**Teks Bacaan**
□ □ □ □ □ □ □
Pertarungan Kelas di Antara Para Pemberontak


Ada kalanya yang paling sengit bukanlah pertarungan antara rakyat dan penguasa, atau antara ideologi kiri dan kanan, tetapi justru benturan halus antar mereka yang sama-sama mengaku berada di pihak yang melawan. Bukan lagi "pemberontakan melawan sistem", tetapi "pemberontakan tentang siapa yang paling layak disebut pemberontak."

Dalam buku The Rebel Sell, Joseph Heath dan Andrew Potter menjelaskan bagaimana budaya kontra (counterculture) tidak serta-merta menjadi bentuk perlawanan terhadap konsumerisme. Justru, gaya hidup "alternatif" yang dulu dipuja karena melawan arus kini telah menjadi bagian penting dari arus itu sendiri. Semakin "unik" dan "melawan", semakin bisa dijual. Kapitalisme bukan hanya tak takut terhadap pemberontakan—ia justru menyambutnya, selama bisa dikemas dan dipasarkan.

Namun hari ini, ironi itu berkembang ke arah yang lebih pelik. Pemberontakan bukan hanya komoditas, ia telah menjadi arena persaingan. Di dalam pasar simbolik ini, para pemberontak saling berebut panggung: siapa yang paling otentik, siapa yang paling radikal, siapa yang paling layak dipercaya sebagai suara alternatif. Jika dulu musuhnya adalah sistem, kini lawannya adalah sesama pembangkang.

Inilah yang bisa disebut sebagai pertarungan kelas di antara para pemberontak. Bukan kelas ekonomi dalam arti tradisional, melainkan kelas dalam arti status simbolik dan otoritas moral. Mereka yang merasa telah lebih lama bergelut dalam medan perjuangan kerap memandang sinis pendatang baru yang lebih laku secara visual, meski belum tentu secara etis. Sebaliknya, pemberontak muda—seringkali tampil impresif di media sosial—memandang yang lama sebagai fosil gerakan: kaku, elitis, dan kurang komunikatif.

Žižek, dalam banyak kesempatan, menyindir fenomena ini sebagai "pemberontakan kosong"—sebuah pose radikal yang membuat pelakunya merasa bermoral tinggi, tanpa benar-benar mengguncang struktur kekuasaan. Ia menyebut bagaimana kita cenderung merasa sudah cukup "melawan" hanya dengan memakai simbol-simbol perlawanan: kaos Che Guevara, totebag bertuliskan revolusi, unggahan marah di media sosial. Bahkan rasa bersalah kelas menengah terhadap ketimpangan bisa diredam dengan konsumsi simbolik: ikut workshop aktivisme, beli buku kiri, lalu selfie dengan quote eksistensial.
□ □ □ □ □ □ □
**Bahan yang Diberikan**
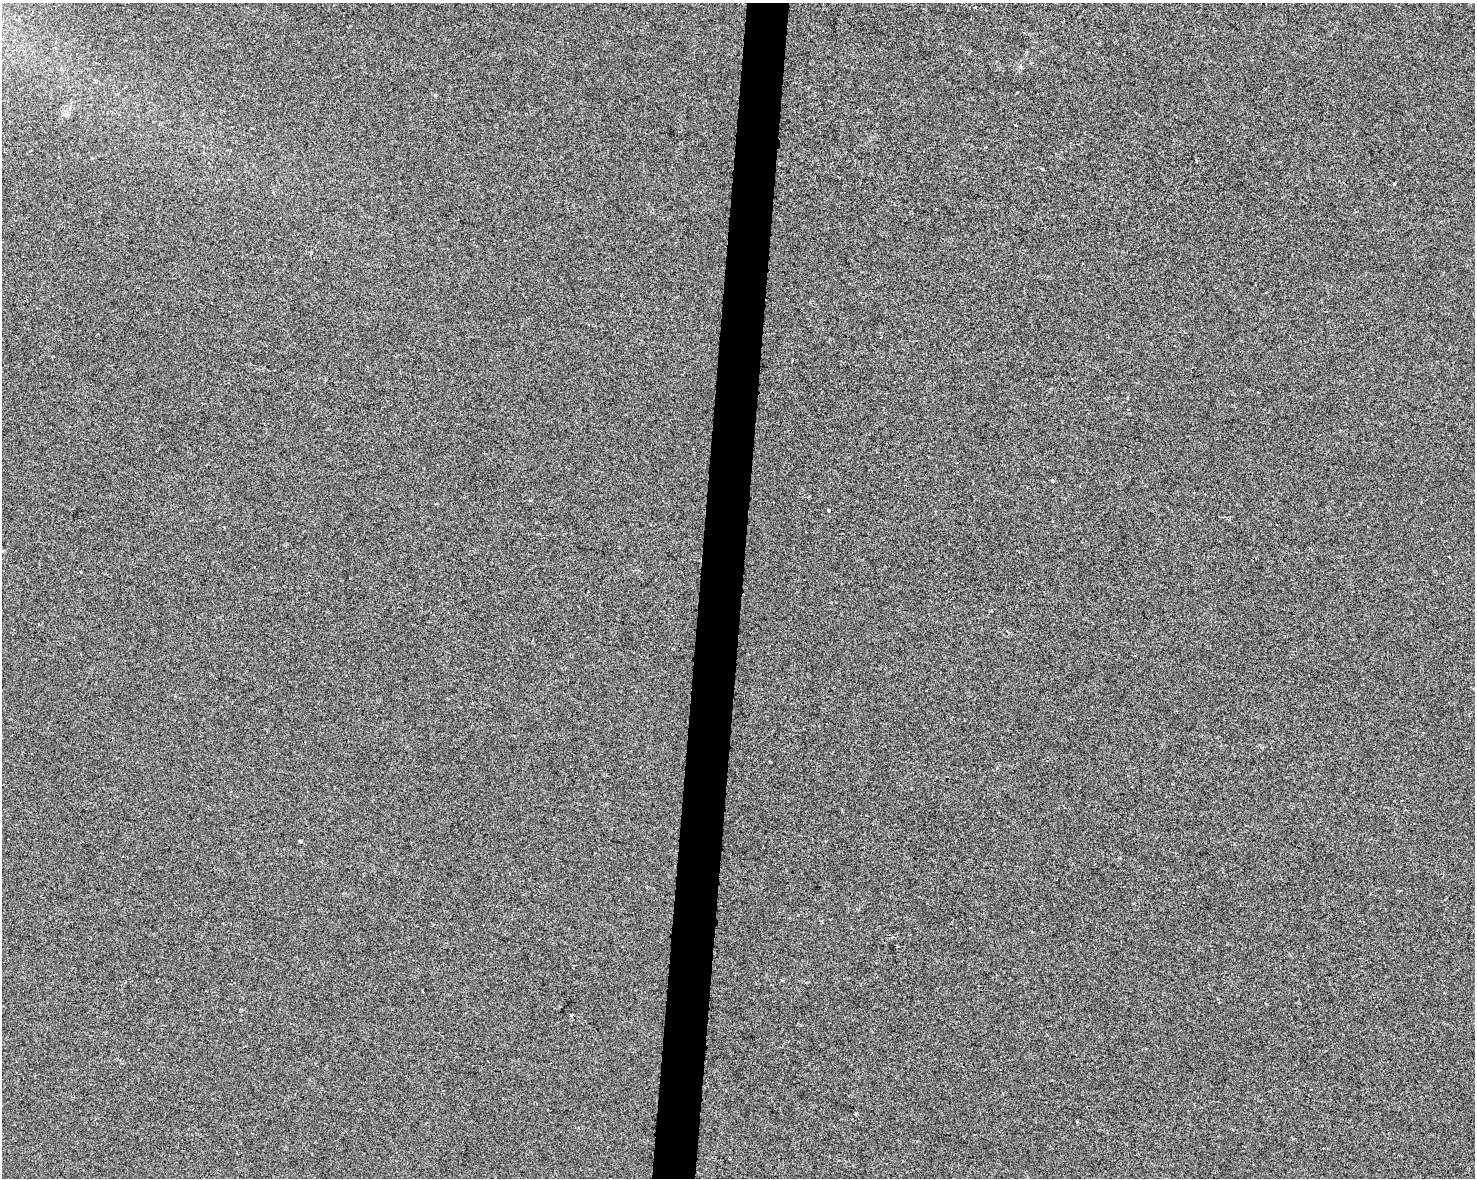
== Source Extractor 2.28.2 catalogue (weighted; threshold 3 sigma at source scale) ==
□ □ □ □ □ □ □
**Daftar Tugas**
A. Tentukan apakah setiap pernyataan berikut sesuai dengan esai tentang pertarungan kelas di antara para pemberontak. Jawab ya atau tidak, lalu kutip kata-kata esai yang menjadi penentunya. (i) Buku The Rebel Sell ditulis oleh Joseph Heath dan Andrew Potter. (ii) Kelas yang dimaksud dalam esai adalah kelas ekonomi dalam arti tradisional. (iii) Pemberontak muda memandang pemberontak lama sebagai fosil gerakan.
B. Ubah bagian esai tentang pertarungan kelas di antara para pemberontak dari "Dalam buku The" sampai "adalah sesama pembangkang.", lalu tulis ulang dengan "panggung" diganti menjadi "sorotan".
C. Lanjutkan esai tentang pertarungan kelas di antara para pemberontak, dimulai sesudah kalimat terakhirnya.

**Jawaban Tugas**
A.
(i) Ya: "Dalam buku The Rebel Sell, Joseph Heath dan Andrew Potter menjelaskan"
(ii) Tidak: "Bukan kelas ekonomi dalam arti tradisional, melainkan kelas dalam arti status simbolik dan otoritas moral."
(iii) Ya: "memandang yang lama sebagai fosil gerakan"

B.
Dalam buku The Rebel Sell, Joseph Heath dan Andrew Potter menjelaskan bagaimana budaya kontra (counterculture) tidak serta-merta menjadi bentuk perlawanan terhadap konsumerisme. Justru, gaya hidup "alternatif" yang dulu dipuja karena melawan arus kini telah menjadi bagian penting dari arus itu sendiri. Semakin "unik" dan "melawan", semakin bisa dijual. Kapitalisme bukan hanya tak takut terhadap pemberontakan—ia justru menyambutnya, selama bisa dikemas dan dipasarkan.

Namun hari ini, ironi itu berkembang ke arah yang lebih pelik. Pemberontakan bukan hanya komoditas, ia telah menjadi arena persaingan. Di dalam pasar simbolik ini, para pemberontak saling berebut sorotan: siapa yang paling otentik, siapa yang paling radikal, siapa yang paling layak dipercaya sebagai suara alternatif. Jika dulu musuhnya adalah sistem, kini lawannya adalah sesama pembangkang.

C.
Apa yang dulu diperjuangkan kini menjadi elemen estetik. Distro-distro di kota-kota besar yang awalnya muncul sebagai perlawanan terhadap pasar mode arus utama, kini bersaing menjual gaya perlawanan paling keren. Kaos bergambar molotov, topi bertuliskan "fuck the system", jaket army dengan slogan marxis—semua hadir sebagai pilihan ukuran dan warna. Pertanyaannya: jika semua orang bisa membeli simbol perlawanan, maka apa yang tersisa dari perlawanan itu sendiri?

Di sisi lain, aktivisme juga menjadi terfragmentasi. Ada yang memilih jalur akademik, tampil intelektual, penuh kutipan. Ada yang berjuang melalui seni, mural, musik, grafiti. Ada yang hidup di dunia zine dan fotokopi. Dan tentu, yang paling berisik hari ini: aktivis media sosial. Yang terakhir ini seringkali dituduh hanya mencari panggung. Tapi kita tak bisa menyangkal: mereka punya jangkauan. Di sinilah pertarungan dimulai.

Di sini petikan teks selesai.